The learning for educators doesn't stop once the funding runs dry. Vanides is involved in several continuation projects that focus on the development of grant recipients and non-recipients. He is also committed to connecting educators with educators. "This is not about 'Here's some technology, have fun and good luck,'" Vanides says. "It's really, first and foremost about helping students learn better and giving professors a chance to redesign their course, and the technology is supposed to support all that. The projects are more about teaching than they are about technology, and what's interesting is that the technology allows teachers to do some things that they were never able to do before ... it creates a whole new social environment," says Vanides. Prapavessi remarked on this in her classroom, too: "It's refreshing to be able to have the freedom to explore new methods of teaching.
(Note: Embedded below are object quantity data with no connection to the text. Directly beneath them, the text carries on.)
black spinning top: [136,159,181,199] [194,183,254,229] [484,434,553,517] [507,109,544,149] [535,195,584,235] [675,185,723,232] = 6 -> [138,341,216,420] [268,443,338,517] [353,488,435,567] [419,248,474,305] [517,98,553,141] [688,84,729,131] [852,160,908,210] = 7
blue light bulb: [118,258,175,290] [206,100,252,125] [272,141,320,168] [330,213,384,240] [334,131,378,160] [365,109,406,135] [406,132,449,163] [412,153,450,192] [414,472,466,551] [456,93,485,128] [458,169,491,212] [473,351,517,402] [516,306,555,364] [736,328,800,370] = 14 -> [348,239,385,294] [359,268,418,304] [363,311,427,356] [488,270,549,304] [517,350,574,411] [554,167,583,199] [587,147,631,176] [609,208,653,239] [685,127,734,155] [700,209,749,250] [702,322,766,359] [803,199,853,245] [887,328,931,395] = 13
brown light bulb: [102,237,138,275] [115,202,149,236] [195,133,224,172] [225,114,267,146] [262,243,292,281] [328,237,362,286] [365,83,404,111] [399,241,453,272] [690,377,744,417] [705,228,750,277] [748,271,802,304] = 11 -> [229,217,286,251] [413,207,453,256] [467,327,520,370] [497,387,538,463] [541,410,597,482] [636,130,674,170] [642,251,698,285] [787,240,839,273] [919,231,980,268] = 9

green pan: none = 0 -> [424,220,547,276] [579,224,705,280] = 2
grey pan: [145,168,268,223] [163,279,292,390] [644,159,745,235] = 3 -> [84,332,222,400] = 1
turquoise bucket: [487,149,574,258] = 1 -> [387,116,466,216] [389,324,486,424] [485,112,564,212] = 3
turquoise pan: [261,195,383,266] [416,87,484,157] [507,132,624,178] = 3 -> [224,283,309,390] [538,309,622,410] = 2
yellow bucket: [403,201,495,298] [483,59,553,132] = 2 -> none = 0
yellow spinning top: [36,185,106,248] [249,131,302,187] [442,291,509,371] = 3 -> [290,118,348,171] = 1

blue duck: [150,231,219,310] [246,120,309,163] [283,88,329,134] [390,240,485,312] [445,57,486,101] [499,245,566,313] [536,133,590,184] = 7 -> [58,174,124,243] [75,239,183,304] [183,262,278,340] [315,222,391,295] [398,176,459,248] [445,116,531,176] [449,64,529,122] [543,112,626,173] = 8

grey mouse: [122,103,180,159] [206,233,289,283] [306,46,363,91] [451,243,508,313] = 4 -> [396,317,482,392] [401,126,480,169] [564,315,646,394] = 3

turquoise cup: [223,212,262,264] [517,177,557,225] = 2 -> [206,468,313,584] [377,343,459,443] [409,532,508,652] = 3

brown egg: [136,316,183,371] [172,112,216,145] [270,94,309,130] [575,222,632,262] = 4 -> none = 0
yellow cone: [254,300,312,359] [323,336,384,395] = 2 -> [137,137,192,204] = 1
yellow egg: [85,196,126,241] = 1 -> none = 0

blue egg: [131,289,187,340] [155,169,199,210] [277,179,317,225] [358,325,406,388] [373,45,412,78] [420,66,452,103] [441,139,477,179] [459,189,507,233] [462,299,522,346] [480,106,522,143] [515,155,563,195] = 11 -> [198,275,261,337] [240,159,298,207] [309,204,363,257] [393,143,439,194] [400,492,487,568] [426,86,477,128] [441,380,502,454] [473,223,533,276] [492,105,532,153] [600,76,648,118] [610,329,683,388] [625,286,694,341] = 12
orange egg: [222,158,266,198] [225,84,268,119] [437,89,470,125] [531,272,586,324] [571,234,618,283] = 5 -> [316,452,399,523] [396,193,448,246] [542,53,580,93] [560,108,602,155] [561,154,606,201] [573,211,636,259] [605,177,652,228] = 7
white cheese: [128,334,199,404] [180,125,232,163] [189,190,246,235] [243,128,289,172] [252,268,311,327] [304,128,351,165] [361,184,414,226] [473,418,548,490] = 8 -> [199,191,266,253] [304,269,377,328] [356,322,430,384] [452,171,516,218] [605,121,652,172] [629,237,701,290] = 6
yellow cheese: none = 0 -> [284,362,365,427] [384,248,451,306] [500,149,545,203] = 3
For me, it makes the learning feel less fragmented."

The continuity and connectedness of the grant initiative is evident from the funding to the classroom and beyond. The process starts with visionaries like Vanides who strive to connect educators with global learning tools; the process is supported by the grant initiative which requires measurable outcomes; the process is enacted by leaders like Prapavessi who support students through innovative redesign and willingness to learn alongside them; and the process is further fueled by classroom software tools. With the right perspective, there are really no limits to what technology can inspire.